■ **Given passage**:
TEXTURE AND THE WORLD AROUND YOU

Grade: 7-8
Age: 11-14


Submitted by Judy Braddy, an art educator at Azle High School in Azle Texas.

Objectives:

The objects for this art project is for the students to see, touch, and understand how to draw, paint and produce textures on any art project.

What You Need:

  • A box
  • Textures found around the home or room. Examples: rubber bands, clips, sandpaper, cloth,silk flowers, scissors.
  • Magazines, glue, and scissors
  • Cardboard, glue, textures
  • Printers ink, water solvable

What You Do:

Textures are all around us. We see them in nature, fur, whiskers, paw prints, we see them in the kitchen, and we see them in the playground. But how can you place them in an art project?

First, a child must know what it is and how to describe it. Let us make a TEXTURE BOX and make a game out of the learning. This is an ordinary box 10" by 10" or larger. Place into this box anything that can be described by the students, that has texture, size, weight, depth. The box has a hole in the side. The student takes his hand places it in the box, picks up and object and describes the object he is holding to the teacher or the adult or the class. Thus developing his verbal skills, and also his tactile skills. The class then guesses what the object is and the one that guesses is the next one to the box.

This leads to finding texture into magazines and a project call TEXTURE MAGAZINE MONTAGE. (Many students have trouble understanding that textures can also be seen as well as felt. Many students came to me and said "All the pages feel the same" For you see the eyes can detect textures as well as the hands. The Montage Magazine assignment helps develop eye and hand coordination. In this assignment the student is to cut out textures from the magazine and glue them on to an 12" by 14" sheet of paper. The textures can be objects, or animals or plants as long as a texture can be seen. This project stresses neatness, of glue and cutting and the covering and overlapping of the objects on the page.

From this project we go to a COLLAGRAPH PRINTING PROJECT with textures. Using the textures found in the box and other textures in the room these items will be cut and glued on to a picture on cardboard of problems in the environment. List them for the student and describe the problem in the eco system: Oil spills, fires, earthquakes, volcanoes, pollution of the world. Then draw the idea on cardboard and cut carefully and glue the texture down to the picture on the cardboard. They must have at least five different textures and no more then 1/4 inch high off the cardboard. Add glue to the top with a brush, this will hold the textures into place. Let dry one day. Then lay out newspaper on a table, the art work on the newspaper and the ink on a paper plate. Use a soft roller roll the ink over the textured collagraph. Place any type of paper on top of the collagraph and press with hands. Do not move the paper or you will get a double image. Lift the paper and you have a print of your collagraph. Mount the print on cardboard for display.

Author Bio:

Judy Braddy is an artist and actress in her own right. She has a masters of Communication Degree from Wichita State University at Wichita, Kansas. She has taught for 23 years all levels of art and theatre. Her workshops and camps for the teachers and children of Azle and the surrounding small towns are well attended with rave reviews. J.B. has exhibited her art work in Missouri, Kansas, Colorado, New York , Texas and London England. Her specialty is scenery, still life and portraits. Her newest venue is exotic animals. In drama her company called The Story Patch Players, a participatory theatre troupe for the very young, are the most asked for theatre troupe of the Washington, D.C.'s Kennedy Centers', Imagination Celebration of Ft. Worth public schools. The players produce classic tales for children with good morals and happy endings. J.B. says "We never want to scare the children or leave them thinking bad thoughts. We always try to teach and we are received very well by the teachers and the children."

■ **Entries provided**:
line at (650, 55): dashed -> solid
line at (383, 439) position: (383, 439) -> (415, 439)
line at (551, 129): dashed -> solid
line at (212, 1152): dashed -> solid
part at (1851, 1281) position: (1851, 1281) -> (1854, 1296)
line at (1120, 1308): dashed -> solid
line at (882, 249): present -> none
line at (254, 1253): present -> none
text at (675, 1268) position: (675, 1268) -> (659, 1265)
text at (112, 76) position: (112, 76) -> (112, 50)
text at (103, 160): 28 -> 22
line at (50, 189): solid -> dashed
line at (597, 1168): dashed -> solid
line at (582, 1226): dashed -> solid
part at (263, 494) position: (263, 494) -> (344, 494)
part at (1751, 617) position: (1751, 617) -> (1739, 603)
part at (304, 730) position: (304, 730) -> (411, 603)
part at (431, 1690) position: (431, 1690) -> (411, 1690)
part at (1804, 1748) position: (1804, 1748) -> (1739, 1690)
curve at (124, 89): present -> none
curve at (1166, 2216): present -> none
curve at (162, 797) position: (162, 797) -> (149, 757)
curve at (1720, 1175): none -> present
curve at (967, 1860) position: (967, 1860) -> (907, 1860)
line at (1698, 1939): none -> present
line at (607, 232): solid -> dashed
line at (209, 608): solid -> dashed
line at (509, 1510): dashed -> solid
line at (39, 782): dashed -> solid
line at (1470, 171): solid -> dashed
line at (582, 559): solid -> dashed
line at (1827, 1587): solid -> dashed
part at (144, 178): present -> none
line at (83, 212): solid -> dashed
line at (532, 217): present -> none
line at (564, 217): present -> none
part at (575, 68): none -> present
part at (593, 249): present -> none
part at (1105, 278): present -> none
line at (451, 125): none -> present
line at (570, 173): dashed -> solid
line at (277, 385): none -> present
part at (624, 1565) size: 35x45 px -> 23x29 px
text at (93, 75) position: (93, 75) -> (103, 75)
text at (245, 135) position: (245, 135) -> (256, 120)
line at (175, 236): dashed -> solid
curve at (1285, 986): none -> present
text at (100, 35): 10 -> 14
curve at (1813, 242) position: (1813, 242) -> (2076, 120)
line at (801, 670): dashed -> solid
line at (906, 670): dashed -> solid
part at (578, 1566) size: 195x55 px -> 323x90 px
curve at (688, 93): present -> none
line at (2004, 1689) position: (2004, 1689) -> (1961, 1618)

■ **Apply what you read**:
a – In the collagraph printing step of the texture lesson, why must the paper stay still while it is pressed onto the inked collagraph?
b – From the texture lesson, copy everything from "Submitted by Judy" down to "any art project.", word for word.
Use only the texture lesson for what comes next.

■ **Answers provided**:
a – The paper must not be moved because moving it will give a double image.

b –
Submitted by Judy Braddy, an art educator at Azle High School in Azle Texas.

Objectives:

The objects for this art project is for the students to see, touch, and understand how to draw, paint and produce textures on any art project.